> [TASK DESCRIPTION]: Exclude the pictures, then repeat the remaining data exactly.

(Collected data)
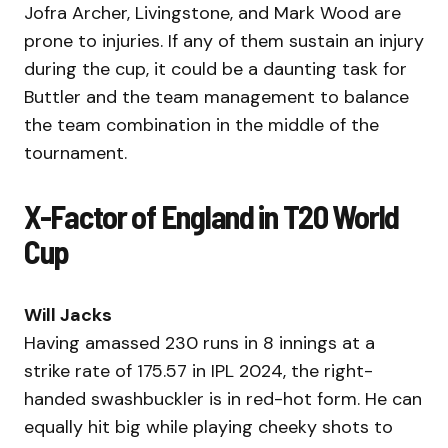
Jofra Archer, Livingstone, and Mark Wood are
prone to injuries. If any of them sustain an injury
during the cup, it could be a daunting task for
Buttler and the team management to balance
the team combination in the middle of the
tournament.
X-Factor of England in T20 World
Cup
Will Jacks
Having amassed 230 runs in 8 innings at a
strike rate of 175.57 in IPL 2024, the right-
handed swashbuckler is in red-hot form. He can
equally hit big while playing cheeky shots to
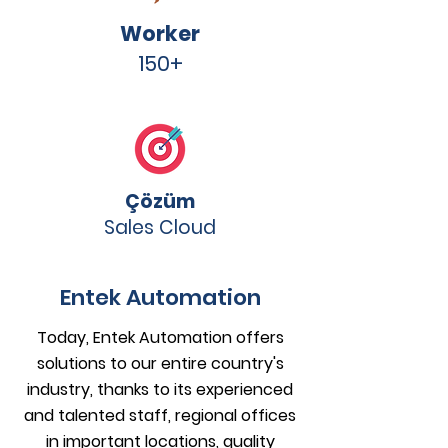
Worker
150+
Çözüm
Sales Cloud
Entek Automation
Today, Entek Automation offers
solutions to our entire country's
industry, thanks to its experienced
and talented staff, regional offices
in important locations, quality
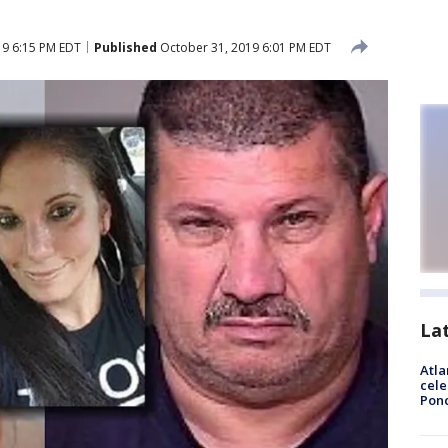
19 6:15 PM EDT
Published
October 31, 2019 6:01 PM EDT
La
Atla
cele
Pon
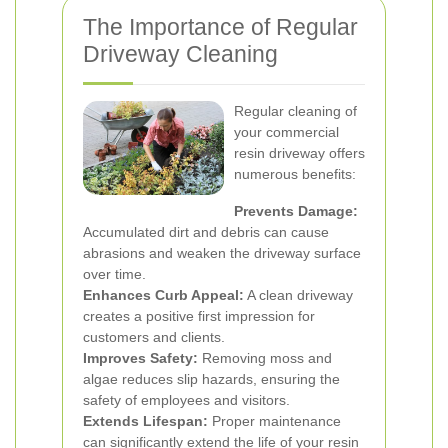
The Importance of Regular
Driveway Cleaning
Regular cleaning of
your commercial
resin driveway offers
numerous benefits:
Prevents Damage:
Accumulated dirt and debris can cause
abrasions and weaken the driveway surface
over time.
Enhances Curb Appeal:
A clean driveway
creates a positive first impression for
customers and clients.
Improves Safety:
Removing moss and
algae reduces slip hazards, ensuring the
safety of employees and visitors.
Extends Lifespan:
Proper maintenance
can significantly extend the life of your resin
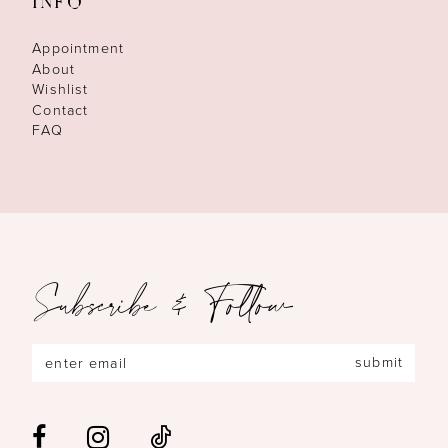
INFO
Appointment
About
Wishlist
Contact
FAQ
Subscribe & Follow
submit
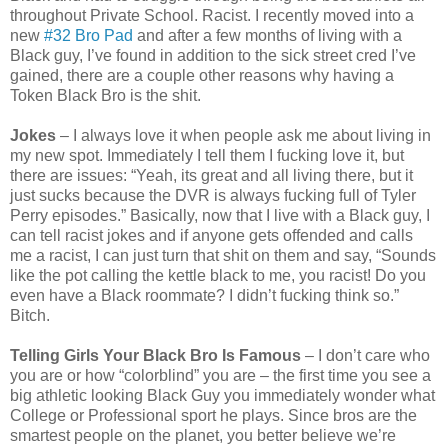
throughout Private School. Racist. I recently moved into a
new
#32 Bro Pad
and after a few months of living with a
Black guy, I’ve found in addition to the sick street cred I’ve
gained, there are a couple other reasons why having a
Token Black Bro is the shit.
Jokes
– I always love it when people ask me about living in
my new spot. Immediately I tell them I fucking love it, but
there are issues: “Yeah, its great and all living there, but it
just sucks because the DVR is always fucking full of Tyler
Perry episodes.” Basically, now that I live with a Black guy, I
can tell racist jokes and if anyone gets offended and calls
me a racist, I can just turn that shit on them and say, “Sounds
like the pot calling the kettle black to me, you racist! Do you
even have a Black roommate? I didn’t fucking think so.”
Bitch.
Telling Girls Your Black Bro Is Famous
– I don’t care who
you are or how “colorblind” you are – the first time you see a
big athletic looking Black Guy you immediately wonder what
College or Professional sport he plays. Since bros are the
smartest people on the planet, you better believe we’re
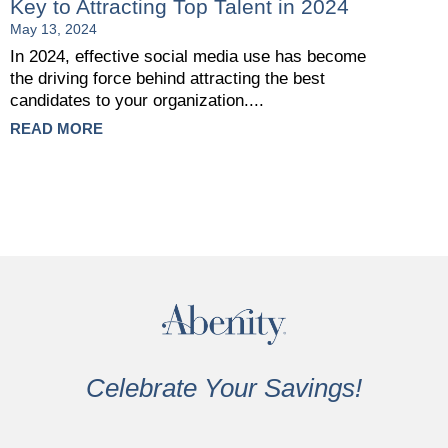
Key to Attracting Top Talent in 2024
May 13, 2024
In 2024, effective social media use has become
the driving force behind attracting the best
candidates to your organization....
READ MORE
Celebrate Your Savings!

> [RESPONSE TO THIS TASK]:
Jofra Archer, Livingstone, and Mark Wood are
prone to injuries. If any of them sustain an injury
during the cup, it could be a daunting task for
Buttler and the team management to balance
the team combination in the middle of the
tournament.
X-Factor of England in T20 World
Cup
Will Jacks
Having amassed 230 runs in 8 innings at a
strike rate of 175.57 in IPL 2024, the right-
handed swashbuckler is in red-hot form. He can
equally hit big while playing cheeky shots to
Worker
150+
Çözüm
Sales Cloud
Entek Automation
Today, Entek Automation offers
solutions to our entire country's
industry, thanks to its experienced
and talented staff, regional offices
in important locations, quality
19 6:15 PM EDT
Published
October 31, 2019 6:01 PM EDT
La
Atla
cele
Pon
The Importance of Regular
Driveway Cleaning
Regular cleaning of
your commercial
resin driveway offers
numerous benefits:
Prevents Damage:
Accumulated dirt and debris can cause
abrasions and weaken the driveway surface
over time.
Enhances Curb Appeal:
A clean driveway
creates a positive first impression for
customers and clients.
Improves Safety:
Removing moss and
algae reduces slip hazards, ensuring the
safety of employees and visitors.
Extends Lifespan:
Proper maintenance
can significantly extend the life of your resin
INFO
Appointment
About
Wishlist
Contact
FAQ
Subscribe & Follow
submit
throughout Private School. Racist. I recently moved into a
new
#32 Bro Pad
and after a few months of living with a
Black guy, I’ve found in addition to the sick street cred I’ve
gained, there are a couple other reasons why having a
Token Black Bro is the shit.
Jokes
– I always love it when people ask me about living in
my new spot. Immediately I tell them I fucking love it, but
there are issues: “Yeah, its great and all living there, but it
just sucks because the DVR is always fucking full of Tyler
Perry episodes.” Basically, now that I live with a Black guy, I
can tell racist jokes and if anyone gets offended and calls
me a racist, I can just turn that shit on them and say, “Sounds
like the pot calling the kettle black to me, you racist! Do you
even have a Black roommate? I didn’t fucking think so.”
Bitch.
Telling Girls Your Black Bro Is Famous
– I don’t care who
you are or how “colorblind” you are – the first time you see a
big athletic looking Black Guy you immediately wonder what
College or Professional sport he plays. Since bros are the
smartest people on the planet, you better believe we’re
Key to Attracting Top Talent in 2024
May 13, 2024
In 2024, effective social media use has become
the driving force behind attracting the best
candidates to your organization....
READ MORE
Celebrate Your Savings!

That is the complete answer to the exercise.